Following graduation in 1955, Halberstam began his journalism career reporting on the civil right struggles in the South. In 1960 he joined The New York Times and was soon sent to cover revolution in Congo and then the escalating war in Vietnam.
Reporting on what he saw in the field, Halberstam filed reports in Vietnam that contrasted starkly with the more rosy official statements from the U.S. government on the war's progress. So unhappy with Halberstam's articles, President John F. Kennedy went as far as to urge the Times' publisher to reassign their correspondent elsewhere.
The Times' publisher refused and Halberstam was awarded the 1964 Pulitzer Prize for his powerful and accurate reporting on the war. Eight years later he chronicled what went wrong in Vietnam, and how smart and able men in government propelled the U.S. into a conflict considered "unwinnable," in his book The Best and the Brightest, which became a classic.
Halberstam applied the same tireless, truth-searching approach to writing books as he did to his reporting. After leaving daily journalism, he went on to author more than 20 books on topics as varied as the Vietnam War, civil rights, the auto industry, the 1950s and professional sports. More than a dozen books were best-sellers. Halberstam's last book, The Coldest Winter, about the Korean War, was published shortly after his death. His colleagues and admirers created a book tour and book signing in his memory during the fall of 2007.

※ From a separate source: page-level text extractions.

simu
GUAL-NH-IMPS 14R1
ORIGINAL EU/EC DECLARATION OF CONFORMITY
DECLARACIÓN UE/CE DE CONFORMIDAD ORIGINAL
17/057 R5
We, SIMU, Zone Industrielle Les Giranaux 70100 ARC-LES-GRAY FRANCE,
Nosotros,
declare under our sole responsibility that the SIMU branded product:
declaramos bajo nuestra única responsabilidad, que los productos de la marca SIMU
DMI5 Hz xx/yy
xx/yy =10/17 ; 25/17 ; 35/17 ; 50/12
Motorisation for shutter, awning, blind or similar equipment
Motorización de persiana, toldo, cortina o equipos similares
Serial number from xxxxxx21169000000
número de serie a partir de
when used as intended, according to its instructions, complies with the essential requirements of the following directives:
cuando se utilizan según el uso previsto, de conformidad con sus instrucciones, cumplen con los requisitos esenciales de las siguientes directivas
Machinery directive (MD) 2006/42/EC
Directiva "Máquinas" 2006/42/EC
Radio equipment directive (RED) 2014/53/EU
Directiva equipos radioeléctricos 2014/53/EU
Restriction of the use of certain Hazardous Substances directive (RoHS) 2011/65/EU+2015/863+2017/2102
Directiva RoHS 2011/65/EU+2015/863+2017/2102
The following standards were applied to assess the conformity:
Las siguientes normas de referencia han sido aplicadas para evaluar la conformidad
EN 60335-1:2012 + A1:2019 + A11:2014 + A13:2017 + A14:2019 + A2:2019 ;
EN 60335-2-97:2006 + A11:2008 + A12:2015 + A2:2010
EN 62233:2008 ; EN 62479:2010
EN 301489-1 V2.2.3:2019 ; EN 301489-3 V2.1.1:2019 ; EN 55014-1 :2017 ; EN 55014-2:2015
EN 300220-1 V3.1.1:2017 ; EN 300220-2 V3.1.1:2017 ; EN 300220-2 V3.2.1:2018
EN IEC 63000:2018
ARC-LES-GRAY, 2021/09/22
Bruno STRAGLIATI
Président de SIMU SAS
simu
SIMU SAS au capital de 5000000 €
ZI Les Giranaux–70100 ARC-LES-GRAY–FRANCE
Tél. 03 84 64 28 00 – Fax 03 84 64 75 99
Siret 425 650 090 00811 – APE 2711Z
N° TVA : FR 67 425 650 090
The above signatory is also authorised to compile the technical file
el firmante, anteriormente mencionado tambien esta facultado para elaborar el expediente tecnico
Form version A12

Known for his courage, wide-ranging curiosity, exhaustive research, and refusal to be intimidated or co-opted, Halberstam was also a great believer and champion of young journalists. In fact, when he died as a passenger in a car collision in Menlo Park, CA, coming back from speaking at the UC Berkley journalism school, he was coming back from what he loved best: encouraging aspiring young journalists. This is the impetus for Camp Take-a-Stand.